**Prompt**. Using the records below, give the number of lines where the string "pentru" shows up. Add nothing to it.

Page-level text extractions
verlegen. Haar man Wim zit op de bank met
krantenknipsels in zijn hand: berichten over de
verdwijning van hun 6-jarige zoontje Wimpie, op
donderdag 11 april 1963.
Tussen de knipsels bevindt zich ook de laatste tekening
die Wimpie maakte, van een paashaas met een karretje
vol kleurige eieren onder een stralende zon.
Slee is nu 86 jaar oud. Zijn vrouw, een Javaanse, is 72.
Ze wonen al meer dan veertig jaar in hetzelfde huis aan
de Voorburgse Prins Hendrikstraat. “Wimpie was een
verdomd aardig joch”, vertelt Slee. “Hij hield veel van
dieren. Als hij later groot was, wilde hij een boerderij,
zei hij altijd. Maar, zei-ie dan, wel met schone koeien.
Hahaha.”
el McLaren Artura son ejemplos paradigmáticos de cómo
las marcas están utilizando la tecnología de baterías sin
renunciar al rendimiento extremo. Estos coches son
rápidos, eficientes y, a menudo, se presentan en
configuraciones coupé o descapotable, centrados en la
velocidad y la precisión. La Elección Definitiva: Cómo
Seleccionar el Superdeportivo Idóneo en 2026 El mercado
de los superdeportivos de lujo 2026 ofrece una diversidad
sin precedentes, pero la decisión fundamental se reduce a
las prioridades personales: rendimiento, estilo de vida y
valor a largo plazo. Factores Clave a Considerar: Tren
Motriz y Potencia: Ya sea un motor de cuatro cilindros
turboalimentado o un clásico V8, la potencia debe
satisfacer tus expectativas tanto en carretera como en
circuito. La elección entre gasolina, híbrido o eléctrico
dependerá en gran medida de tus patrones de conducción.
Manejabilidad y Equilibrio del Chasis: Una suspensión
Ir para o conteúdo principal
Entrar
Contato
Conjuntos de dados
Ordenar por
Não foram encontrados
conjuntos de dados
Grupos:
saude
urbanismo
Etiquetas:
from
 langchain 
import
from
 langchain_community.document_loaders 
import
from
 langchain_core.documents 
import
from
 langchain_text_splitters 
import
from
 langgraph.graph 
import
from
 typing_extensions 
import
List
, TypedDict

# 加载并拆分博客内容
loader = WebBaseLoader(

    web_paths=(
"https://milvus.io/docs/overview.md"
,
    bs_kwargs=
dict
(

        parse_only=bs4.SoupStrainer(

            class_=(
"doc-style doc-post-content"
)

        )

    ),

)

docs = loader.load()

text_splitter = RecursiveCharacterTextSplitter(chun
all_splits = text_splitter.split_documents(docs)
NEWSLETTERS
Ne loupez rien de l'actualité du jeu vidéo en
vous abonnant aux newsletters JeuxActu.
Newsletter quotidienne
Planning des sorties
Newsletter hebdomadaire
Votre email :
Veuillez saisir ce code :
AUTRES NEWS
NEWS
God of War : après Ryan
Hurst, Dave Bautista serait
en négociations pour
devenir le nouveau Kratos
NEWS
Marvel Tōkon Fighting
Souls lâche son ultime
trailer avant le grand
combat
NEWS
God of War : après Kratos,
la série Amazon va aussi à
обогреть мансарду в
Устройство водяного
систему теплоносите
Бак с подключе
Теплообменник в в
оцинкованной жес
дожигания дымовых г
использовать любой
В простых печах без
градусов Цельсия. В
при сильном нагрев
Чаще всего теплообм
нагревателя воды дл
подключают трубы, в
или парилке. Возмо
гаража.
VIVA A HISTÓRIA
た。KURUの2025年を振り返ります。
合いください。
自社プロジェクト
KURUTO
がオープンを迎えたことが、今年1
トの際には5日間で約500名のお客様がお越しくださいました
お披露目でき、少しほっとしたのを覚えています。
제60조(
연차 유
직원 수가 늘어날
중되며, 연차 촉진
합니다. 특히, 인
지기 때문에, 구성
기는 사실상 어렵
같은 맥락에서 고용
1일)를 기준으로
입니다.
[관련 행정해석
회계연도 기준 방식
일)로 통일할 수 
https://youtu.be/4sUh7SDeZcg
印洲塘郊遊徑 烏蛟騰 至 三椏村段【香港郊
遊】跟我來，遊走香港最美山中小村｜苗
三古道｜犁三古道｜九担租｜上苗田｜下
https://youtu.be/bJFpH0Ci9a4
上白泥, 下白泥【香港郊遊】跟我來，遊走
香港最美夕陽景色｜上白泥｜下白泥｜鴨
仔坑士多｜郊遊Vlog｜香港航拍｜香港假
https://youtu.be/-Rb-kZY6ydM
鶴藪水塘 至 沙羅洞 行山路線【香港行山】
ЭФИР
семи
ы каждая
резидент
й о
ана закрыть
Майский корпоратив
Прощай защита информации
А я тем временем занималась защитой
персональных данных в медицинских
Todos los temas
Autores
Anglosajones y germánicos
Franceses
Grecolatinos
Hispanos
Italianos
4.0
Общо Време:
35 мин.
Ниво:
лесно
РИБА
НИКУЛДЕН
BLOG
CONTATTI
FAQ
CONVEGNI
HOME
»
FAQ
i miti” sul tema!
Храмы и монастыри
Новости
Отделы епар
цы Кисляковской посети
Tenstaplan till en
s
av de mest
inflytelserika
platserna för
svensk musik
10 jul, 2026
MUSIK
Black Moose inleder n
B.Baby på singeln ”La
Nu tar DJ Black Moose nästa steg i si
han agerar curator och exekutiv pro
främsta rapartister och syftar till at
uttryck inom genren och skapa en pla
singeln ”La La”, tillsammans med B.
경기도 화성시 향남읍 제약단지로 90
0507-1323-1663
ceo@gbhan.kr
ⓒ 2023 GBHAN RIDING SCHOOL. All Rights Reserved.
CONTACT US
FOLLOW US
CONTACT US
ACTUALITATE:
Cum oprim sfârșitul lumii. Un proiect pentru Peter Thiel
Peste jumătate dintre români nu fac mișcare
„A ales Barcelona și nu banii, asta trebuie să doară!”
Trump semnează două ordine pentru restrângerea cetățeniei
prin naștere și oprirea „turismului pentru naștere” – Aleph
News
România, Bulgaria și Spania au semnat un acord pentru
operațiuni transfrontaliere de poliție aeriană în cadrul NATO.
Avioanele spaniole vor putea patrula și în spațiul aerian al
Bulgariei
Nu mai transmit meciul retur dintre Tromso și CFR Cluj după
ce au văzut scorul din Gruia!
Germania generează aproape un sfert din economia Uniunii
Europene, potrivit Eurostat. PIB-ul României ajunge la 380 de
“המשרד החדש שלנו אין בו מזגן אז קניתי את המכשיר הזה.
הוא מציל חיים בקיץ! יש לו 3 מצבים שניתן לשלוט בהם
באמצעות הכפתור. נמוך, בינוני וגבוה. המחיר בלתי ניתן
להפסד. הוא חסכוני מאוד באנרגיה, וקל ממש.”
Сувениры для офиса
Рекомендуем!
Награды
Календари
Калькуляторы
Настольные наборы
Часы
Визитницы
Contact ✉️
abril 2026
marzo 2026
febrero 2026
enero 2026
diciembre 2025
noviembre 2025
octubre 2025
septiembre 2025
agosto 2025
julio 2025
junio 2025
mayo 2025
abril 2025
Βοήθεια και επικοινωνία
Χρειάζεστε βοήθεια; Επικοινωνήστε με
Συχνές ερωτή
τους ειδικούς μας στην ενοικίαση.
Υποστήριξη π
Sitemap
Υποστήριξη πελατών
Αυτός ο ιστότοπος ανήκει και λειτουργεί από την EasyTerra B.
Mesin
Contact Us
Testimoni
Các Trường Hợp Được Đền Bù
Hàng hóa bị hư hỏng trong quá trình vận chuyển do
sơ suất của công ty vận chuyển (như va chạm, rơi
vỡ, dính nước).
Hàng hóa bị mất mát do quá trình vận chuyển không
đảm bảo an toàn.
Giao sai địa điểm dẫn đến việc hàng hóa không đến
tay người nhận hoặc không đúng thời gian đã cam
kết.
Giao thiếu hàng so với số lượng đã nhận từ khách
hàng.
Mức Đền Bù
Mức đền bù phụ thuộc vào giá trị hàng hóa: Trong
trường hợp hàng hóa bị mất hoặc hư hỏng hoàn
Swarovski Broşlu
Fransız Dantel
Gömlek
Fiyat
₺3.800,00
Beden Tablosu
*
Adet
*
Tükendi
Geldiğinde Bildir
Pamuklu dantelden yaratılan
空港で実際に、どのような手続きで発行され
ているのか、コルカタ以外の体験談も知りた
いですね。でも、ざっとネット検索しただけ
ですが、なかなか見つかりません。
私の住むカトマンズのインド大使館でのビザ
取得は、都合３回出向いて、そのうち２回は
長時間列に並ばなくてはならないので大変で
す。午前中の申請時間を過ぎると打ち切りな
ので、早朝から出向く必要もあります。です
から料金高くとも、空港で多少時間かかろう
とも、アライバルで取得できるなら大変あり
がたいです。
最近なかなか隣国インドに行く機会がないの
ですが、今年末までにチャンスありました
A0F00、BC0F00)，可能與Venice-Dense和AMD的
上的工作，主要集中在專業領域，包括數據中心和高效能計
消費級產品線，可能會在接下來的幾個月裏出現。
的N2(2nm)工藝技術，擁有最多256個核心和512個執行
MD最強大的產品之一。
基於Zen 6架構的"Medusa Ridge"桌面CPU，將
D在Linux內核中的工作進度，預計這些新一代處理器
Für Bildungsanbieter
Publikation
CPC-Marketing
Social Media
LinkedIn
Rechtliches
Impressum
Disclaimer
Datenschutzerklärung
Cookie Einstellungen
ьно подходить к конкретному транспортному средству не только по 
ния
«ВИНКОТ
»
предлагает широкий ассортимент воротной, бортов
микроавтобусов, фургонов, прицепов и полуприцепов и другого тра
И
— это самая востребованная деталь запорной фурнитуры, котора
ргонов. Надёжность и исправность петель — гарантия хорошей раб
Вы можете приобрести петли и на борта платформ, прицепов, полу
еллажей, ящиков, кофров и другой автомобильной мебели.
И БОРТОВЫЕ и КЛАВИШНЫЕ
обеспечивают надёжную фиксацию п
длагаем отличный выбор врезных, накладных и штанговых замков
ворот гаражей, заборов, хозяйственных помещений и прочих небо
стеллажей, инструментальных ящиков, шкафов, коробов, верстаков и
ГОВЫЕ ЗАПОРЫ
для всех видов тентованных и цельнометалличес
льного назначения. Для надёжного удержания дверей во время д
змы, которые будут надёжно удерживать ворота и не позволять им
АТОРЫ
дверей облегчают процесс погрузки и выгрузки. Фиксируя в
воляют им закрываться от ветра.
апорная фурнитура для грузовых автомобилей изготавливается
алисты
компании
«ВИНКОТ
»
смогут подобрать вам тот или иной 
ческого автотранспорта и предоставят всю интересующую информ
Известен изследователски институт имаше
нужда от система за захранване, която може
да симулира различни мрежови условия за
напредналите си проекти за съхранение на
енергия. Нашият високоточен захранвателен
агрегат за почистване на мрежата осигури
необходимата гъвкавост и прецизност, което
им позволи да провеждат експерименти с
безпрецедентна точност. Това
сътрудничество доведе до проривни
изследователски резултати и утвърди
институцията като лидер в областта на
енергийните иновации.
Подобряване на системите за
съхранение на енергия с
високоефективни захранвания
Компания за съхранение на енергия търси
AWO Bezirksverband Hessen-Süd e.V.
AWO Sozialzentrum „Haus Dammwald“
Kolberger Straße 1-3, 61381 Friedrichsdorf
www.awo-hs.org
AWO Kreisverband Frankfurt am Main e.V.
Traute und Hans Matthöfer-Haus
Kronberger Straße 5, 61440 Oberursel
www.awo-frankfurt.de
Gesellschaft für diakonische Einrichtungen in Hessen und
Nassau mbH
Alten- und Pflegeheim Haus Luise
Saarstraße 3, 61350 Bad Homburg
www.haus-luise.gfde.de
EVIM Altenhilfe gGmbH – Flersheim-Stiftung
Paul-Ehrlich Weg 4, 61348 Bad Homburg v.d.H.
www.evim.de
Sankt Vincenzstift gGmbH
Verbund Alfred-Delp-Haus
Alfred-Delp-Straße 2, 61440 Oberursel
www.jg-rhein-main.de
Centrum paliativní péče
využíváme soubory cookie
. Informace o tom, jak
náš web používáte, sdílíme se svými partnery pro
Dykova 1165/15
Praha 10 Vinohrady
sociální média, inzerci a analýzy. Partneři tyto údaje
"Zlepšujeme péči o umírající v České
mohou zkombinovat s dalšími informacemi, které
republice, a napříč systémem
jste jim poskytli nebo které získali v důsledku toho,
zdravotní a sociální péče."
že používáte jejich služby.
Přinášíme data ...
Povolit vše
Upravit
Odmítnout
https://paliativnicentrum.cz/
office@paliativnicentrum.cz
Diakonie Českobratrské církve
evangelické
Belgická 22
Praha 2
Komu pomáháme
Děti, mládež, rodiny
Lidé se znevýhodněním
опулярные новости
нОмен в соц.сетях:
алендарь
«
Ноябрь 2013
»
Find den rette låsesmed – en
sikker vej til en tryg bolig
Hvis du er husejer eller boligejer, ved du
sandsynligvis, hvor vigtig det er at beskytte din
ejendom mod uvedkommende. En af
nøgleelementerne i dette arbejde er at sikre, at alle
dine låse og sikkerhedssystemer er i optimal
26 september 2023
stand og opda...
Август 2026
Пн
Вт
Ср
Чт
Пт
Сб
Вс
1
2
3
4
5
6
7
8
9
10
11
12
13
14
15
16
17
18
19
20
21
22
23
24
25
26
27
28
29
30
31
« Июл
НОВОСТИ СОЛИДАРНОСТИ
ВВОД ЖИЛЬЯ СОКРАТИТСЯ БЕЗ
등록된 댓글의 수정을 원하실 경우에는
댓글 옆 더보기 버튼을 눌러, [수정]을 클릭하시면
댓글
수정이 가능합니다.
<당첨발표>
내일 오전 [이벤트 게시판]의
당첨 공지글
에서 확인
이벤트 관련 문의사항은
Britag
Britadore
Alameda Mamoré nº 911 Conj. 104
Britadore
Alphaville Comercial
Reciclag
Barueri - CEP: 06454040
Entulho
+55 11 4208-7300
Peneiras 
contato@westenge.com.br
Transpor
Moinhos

**Result of this task**. 4